Riedel dialogou com interlocutores do Brasil e de outros países. (Foto: Saul Schramm).
Iniciada no domingo e encerrada ontem (segunda-feira 23/03), a 15ª Conferência das Partes da Convenção sobre a Conservação de Espécies Migratórias de Animais Selvagens (COP15) demonstrou ser articulado e vigoroso o entendimento internacional sobre a urgência de mecanismos para defesa e equilíbrio do meio ambiente.
E foi este um dos pontos que inspiraram o governador Eduardo Riedel (PP) a abordar os desafios de Mato Grosso do Sul para conciliar desenvolvimento e sustentabilidade.
Riedel defendeu suas convicções em conversas com representantes públicos e não governamentais do Brasil e do exterior, entre os quais o presidente Lula (na abertura, domingo), a ministra do Meio Ambiente e Mudança do Clima, Marina Silva, e autoridades estrangeiras.
O evento, iniciativa da Organização das Nações Unidas, trouxe a Campo Grande enviados de 130 países, mobilizados pela convocação para preservar centenas de espécies migratórias, sobretudo aves.
Riedel destacou o papel estratégico de Mato Grosso do Sul no debate climático global, com ênfase na preservação e no potencial do Pantanal. “Quando a gente fala da importância deste evento para o mundo e olha para Mato Grosso do Sul, estamos falando de um Estado que tem muito a contribuir para as respostas que a COP precisa dar ao planeta, especialmente em relação ao Pantanal”, afirmou.
Ele disse que o bioma já tem posição central nos debates internacionais, especialmente após agendas recentes com autoridades e representantes estrangeiros.
Riqueza ambiental
O governador enfatizou a riqueza ambiental da região, apontando sua relevância para a biodiversidade e para a preservação de espécies migratórias.

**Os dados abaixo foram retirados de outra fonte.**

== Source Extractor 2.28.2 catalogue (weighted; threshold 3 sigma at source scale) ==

Marina Silva conversou com Riedel sobre defesa do meio ambiente. (Foto: Saul Schramm).
Ao abordar o desenvolvimento econômico, ponderou que crescimento e sustentabilidade poder caminhar juntos. Citou iniciativas concretas que nutrem a política ambiental estadual. “Estamos pagando os serviços ambientais, apoiando brigadas e ações de conservação. O Fundo Pantanal começa a operar, e o Pacto pelo Pantanal avança com melhorias em infraestrutura e educação”, acrescentou.
Em seguida, opinou que a COP precisa sintetizar este esforço e consolidar, de forma definitiva, a conexão entre a ciência produzida em Mato Grosso do Sul e no mundo.

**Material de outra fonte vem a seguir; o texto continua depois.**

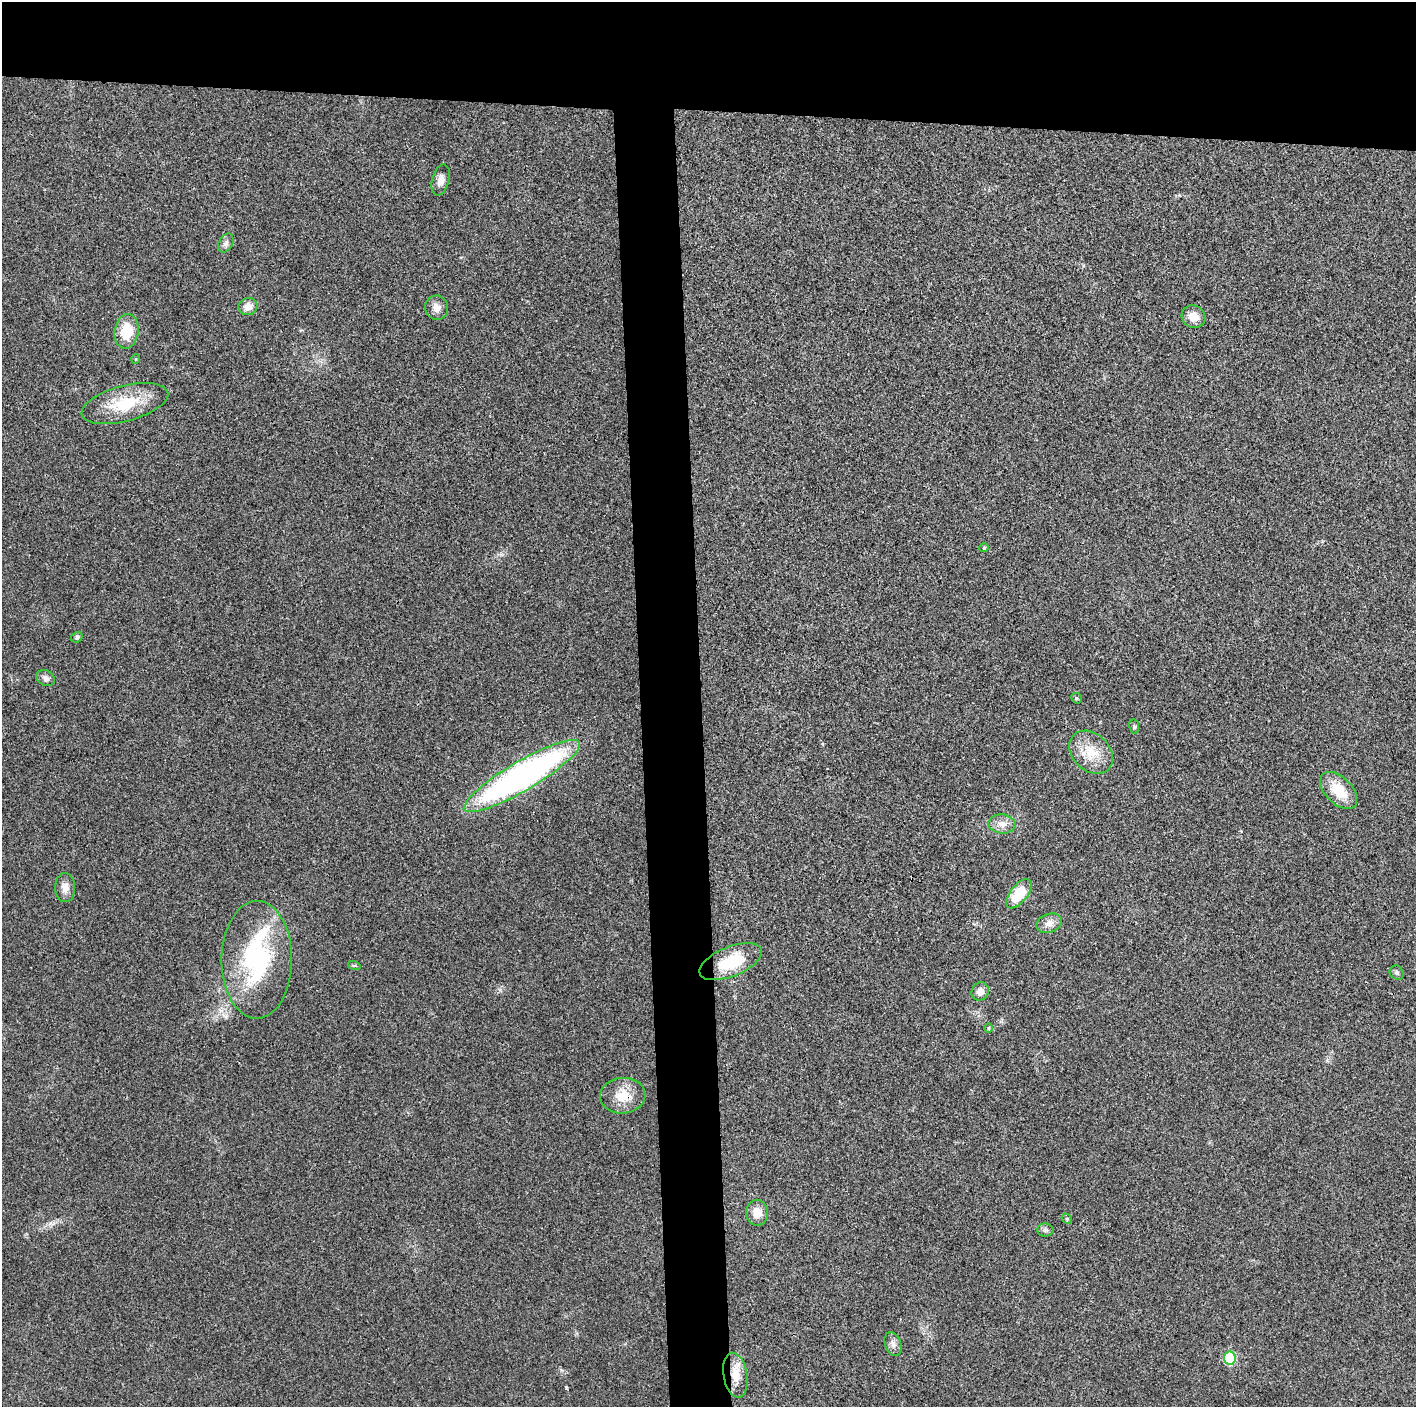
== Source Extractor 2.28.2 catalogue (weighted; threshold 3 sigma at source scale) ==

A ministra Marina Silva ressaltou o compromisso do Brasil com a agenda ambiental e o fortalecimento da cooperação internacional. Ela reiterou o forte simbolismo do evento em território brasileiro, elogiando a escolha de Mato Grosso do Sul e do Pantanal como cenário central das discussões.
Na conversa com Riedel e Marina, o governador reafirmou o seu empenho na construção de amplas parcerias para reforçar e amplificar cada vez mais a cultura conservacionista já existente, não só no Pantanal, como nas demais regiões, e inserir neste cenário um modelo civilizado e saudável de desenvolvimento econômico, social e ambiental.
A ministra concordou e disse ser preciso somar ideias e esforços nesta direção. O governador também mencionou os avanços gerados por medidas como a Lei do Pantanal e o Programa MS Carbono Neutro.